The small Bavarian town of Abensberg sits on the banks of the Abens river, a tributary of the Danube. Flanked by thirty-two round and square turrets, the town was formerly the residence of the counts of Abensberg, whose castle still overshadows the town’s turreted walls.
This castle was the site of a peculiar scene. When Heinrich II, the fifth and last Holy Roman Emperor of the Ottonian dynasty, made his journey through Germany after his coronation in 1002, courtiers lavished him with offerings of gold and other treasures in order to demonstrate their fealty. When Heinrich stopped in Abensberg, he was presented with a gift of a different nature. For the Count of Abensberg brought forward thirty-two of his thirty-seven children and offered them body and soul to the new monarch. The count avowed that they were “the most valuable offering he could make to his king and country.”
How the count — or Heinrich, for that matter — managed to feed this brood of Bavarian princelings is left to historical imagination, but it is easy to picture a long table groaning with dishes of wild game prepared in a manner similar to this dish from Sabina Welserin, a sixteenth-century compiler one of the oldest German cookbooks.
Wild Game Marinated in Peppersauce
Boil fresh game in two parts water and one part wine, and when it is done, then cut it into pieces and lay it in a peppersauce.
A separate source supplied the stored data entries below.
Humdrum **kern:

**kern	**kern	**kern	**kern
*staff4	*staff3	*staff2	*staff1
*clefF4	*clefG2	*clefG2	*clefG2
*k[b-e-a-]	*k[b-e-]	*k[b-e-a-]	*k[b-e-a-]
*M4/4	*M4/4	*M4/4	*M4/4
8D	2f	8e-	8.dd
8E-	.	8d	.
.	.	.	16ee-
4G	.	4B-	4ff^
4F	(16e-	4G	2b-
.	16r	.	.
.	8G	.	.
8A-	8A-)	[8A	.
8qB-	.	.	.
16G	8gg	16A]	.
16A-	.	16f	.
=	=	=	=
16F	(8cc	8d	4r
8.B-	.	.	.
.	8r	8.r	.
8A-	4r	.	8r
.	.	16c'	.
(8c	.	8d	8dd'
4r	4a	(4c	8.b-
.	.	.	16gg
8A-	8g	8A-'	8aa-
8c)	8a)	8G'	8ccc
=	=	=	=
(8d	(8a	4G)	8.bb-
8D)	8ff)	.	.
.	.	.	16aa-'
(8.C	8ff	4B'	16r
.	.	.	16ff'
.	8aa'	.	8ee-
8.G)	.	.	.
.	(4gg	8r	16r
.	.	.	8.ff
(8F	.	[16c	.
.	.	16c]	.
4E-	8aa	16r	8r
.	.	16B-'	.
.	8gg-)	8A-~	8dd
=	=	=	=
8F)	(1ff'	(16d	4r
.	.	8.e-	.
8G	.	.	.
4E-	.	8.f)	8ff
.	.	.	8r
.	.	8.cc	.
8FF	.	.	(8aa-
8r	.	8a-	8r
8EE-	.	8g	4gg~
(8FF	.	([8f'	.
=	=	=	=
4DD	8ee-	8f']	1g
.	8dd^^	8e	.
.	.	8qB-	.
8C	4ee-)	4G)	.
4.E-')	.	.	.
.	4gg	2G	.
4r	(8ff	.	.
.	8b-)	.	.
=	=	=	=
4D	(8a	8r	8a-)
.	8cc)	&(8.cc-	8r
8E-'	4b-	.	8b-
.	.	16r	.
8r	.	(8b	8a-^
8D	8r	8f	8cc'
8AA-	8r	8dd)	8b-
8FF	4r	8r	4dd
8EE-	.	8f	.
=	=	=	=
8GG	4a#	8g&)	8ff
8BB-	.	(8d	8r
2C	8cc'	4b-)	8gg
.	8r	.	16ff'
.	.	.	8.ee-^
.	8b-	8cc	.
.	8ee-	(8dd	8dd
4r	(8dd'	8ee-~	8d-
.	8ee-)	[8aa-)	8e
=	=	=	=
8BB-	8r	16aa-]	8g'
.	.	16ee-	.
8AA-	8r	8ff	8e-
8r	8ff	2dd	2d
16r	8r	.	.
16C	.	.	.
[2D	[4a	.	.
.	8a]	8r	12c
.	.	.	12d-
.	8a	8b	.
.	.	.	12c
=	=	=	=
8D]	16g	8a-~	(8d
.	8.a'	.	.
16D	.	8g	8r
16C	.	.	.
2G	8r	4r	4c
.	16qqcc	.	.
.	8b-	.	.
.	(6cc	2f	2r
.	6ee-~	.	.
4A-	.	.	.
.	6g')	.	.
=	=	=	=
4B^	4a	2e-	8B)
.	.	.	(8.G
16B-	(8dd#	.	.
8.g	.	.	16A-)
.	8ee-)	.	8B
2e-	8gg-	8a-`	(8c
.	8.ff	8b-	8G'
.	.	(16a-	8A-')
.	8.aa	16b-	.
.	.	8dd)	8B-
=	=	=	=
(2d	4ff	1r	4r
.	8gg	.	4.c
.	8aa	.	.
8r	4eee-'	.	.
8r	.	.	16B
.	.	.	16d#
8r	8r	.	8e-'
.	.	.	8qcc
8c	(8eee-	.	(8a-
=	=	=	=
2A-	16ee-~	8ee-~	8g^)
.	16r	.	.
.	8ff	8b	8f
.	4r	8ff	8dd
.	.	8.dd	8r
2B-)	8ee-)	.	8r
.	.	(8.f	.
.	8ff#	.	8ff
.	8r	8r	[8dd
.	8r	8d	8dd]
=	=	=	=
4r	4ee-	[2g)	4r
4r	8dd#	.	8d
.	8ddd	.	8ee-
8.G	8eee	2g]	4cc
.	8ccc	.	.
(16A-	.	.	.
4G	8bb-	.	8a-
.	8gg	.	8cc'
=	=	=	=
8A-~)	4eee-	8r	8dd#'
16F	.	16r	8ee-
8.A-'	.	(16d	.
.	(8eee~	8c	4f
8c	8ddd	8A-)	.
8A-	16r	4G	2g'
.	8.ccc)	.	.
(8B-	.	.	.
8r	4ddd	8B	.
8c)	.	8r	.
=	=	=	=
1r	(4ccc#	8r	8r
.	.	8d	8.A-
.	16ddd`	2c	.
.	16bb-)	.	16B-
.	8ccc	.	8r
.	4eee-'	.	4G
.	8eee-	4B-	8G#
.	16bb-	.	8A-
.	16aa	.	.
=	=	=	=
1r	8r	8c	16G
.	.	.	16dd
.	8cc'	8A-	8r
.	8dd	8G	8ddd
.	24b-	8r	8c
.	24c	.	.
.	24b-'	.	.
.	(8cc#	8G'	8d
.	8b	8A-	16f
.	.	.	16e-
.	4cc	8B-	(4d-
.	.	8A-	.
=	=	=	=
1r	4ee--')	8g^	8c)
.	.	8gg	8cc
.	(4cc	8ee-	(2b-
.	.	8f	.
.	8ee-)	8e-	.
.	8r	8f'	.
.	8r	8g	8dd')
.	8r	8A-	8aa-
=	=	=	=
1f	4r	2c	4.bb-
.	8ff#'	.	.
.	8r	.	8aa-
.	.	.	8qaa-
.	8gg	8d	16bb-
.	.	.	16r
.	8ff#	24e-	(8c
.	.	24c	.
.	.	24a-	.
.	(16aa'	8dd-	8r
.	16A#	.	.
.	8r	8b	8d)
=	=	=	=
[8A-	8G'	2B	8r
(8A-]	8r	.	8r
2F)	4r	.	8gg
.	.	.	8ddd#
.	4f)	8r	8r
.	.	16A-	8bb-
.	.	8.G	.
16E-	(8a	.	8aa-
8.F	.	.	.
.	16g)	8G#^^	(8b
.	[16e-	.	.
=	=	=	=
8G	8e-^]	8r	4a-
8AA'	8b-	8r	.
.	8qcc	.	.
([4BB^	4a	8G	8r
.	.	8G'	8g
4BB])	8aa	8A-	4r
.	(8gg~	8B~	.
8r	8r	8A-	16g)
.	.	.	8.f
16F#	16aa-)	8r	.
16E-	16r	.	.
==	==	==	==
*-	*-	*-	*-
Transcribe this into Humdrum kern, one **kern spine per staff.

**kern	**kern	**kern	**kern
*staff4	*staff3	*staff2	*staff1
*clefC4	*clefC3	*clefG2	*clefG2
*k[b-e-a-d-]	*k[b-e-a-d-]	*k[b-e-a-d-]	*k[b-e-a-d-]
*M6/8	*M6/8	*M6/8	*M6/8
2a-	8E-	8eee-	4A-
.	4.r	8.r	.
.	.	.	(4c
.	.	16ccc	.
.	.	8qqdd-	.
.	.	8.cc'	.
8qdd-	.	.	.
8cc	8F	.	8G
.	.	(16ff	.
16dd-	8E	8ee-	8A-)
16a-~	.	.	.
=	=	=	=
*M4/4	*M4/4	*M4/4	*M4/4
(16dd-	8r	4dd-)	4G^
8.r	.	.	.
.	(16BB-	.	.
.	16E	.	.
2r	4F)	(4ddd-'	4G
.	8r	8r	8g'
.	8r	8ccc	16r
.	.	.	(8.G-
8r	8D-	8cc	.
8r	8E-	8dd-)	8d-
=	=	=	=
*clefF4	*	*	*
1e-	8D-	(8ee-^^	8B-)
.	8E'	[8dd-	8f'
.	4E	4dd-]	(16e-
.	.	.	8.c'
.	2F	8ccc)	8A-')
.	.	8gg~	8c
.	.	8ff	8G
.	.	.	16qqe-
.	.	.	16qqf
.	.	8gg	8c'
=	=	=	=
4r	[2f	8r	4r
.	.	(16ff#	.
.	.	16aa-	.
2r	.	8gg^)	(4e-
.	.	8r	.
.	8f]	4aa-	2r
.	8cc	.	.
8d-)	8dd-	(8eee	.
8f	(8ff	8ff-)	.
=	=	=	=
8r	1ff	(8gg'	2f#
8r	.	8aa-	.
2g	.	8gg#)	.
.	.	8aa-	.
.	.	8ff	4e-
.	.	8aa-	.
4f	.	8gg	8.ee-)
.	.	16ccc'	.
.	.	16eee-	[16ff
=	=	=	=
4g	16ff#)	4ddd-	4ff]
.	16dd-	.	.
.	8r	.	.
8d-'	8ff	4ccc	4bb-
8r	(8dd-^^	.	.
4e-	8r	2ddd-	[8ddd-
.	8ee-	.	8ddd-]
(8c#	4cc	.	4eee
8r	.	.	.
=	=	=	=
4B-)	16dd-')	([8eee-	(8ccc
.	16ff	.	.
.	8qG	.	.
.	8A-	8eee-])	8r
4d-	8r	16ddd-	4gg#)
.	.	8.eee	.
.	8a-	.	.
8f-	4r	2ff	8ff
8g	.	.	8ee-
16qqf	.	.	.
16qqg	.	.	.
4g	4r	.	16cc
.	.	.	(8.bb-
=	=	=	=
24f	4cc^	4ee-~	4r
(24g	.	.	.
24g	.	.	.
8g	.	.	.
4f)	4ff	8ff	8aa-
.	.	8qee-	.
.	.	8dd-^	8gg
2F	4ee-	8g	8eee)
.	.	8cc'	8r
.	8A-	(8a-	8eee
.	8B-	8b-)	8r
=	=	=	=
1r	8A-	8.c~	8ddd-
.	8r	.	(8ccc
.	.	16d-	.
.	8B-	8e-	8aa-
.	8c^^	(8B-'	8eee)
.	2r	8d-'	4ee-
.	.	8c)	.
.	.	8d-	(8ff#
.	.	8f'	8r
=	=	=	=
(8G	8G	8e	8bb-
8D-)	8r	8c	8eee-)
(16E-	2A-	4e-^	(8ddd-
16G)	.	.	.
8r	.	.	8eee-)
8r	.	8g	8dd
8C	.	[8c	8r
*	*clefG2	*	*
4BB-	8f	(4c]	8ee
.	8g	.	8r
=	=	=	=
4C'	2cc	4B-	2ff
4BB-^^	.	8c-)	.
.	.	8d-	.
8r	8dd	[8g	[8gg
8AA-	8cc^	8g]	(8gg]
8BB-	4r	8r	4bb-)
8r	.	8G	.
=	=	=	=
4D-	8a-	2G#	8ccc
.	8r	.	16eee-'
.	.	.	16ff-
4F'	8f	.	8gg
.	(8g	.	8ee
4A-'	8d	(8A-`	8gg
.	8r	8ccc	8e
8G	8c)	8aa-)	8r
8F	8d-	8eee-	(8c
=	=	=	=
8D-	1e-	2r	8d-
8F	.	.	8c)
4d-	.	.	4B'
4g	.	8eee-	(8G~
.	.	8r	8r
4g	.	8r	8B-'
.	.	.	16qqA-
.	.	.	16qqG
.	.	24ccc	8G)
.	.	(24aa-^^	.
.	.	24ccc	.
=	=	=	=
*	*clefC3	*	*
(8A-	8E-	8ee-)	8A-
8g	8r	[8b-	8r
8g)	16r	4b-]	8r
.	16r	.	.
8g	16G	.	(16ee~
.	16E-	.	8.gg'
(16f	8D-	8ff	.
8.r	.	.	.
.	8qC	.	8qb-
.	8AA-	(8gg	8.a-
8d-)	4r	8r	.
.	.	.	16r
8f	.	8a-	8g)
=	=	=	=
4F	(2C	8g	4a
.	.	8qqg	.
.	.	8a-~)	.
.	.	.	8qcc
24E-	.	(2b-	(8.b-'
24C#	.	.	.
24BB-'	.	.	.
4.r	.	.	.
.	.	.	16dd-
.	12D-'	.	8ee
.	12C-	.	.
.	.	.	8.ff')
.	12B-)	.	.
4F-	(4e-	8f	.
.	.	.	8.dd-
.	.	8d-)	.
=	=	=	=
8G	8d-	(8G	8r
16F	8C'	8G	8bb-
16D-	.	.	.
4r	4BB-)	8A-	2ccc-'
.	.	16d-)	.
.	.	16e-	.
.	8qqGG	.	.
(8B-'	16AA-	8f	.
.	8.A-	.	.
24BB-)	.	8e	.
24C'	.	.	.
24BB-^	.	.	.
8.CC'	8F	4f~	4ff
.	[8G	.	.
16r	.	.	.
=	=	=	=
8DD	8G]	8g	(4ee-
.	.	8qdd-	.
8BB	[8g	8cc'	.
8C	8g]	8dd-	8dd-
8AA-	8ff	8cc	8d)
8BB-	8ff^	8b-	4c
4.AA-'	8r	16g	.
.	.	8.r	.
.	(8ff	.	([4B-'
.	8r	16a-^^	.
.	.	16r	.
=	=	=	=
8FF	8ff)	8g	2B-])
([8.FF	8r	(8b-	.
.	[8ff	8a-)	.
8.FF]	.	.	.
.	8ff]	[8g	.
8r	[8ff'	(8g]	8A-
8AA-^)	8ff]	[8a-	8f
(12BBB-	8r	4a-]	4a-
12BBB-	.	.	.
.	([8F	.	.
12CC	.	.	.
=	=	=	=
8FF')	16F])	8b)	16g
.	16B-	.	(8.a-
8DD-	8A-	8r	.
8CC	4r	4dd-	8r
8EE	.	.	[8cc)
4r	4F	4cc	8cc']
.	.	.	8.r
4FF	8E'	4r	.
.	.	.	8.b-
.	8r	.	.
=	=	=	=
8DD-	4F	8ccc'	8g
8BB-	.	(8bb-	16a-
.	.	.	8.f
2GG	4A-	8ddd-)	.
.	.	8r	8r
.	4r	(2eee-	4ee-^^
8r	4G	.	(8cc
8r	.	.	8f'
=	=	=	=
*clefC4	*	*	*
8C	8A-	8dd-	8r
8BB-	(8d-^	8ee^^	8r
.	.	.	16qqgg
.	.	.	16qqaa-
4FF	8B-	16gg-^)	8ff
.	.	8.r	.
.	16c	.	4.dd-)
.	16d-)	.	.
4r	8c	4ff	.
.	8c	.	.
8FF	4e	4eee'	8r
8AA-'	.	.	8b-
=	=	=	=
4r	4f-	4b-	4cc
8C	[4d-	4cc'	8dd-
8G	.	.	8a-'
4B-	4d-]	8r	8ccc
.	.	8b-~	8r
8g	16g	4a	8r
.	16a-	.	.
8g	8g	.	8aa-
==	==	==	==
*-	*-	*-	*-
Let it simmer a while therein. Make [the sauce] so: Take rye bread, cut off the hard crust and cut the bread into pieces, as thick as a finger and as long as the loaf of bread is. Brown it over the fire, until it begins to blacken on both sides. Put it right away into cold water. Do not allow it to remain long therein. After that put it into a kettle, pour into it the broth in which the game was boiled, strain it through a cloth, finely chop onions and bacon, let it cook together, do not put too little in the peppersauce, season it well, let it simmer and put vinegar into it, then you have a good peppersauce.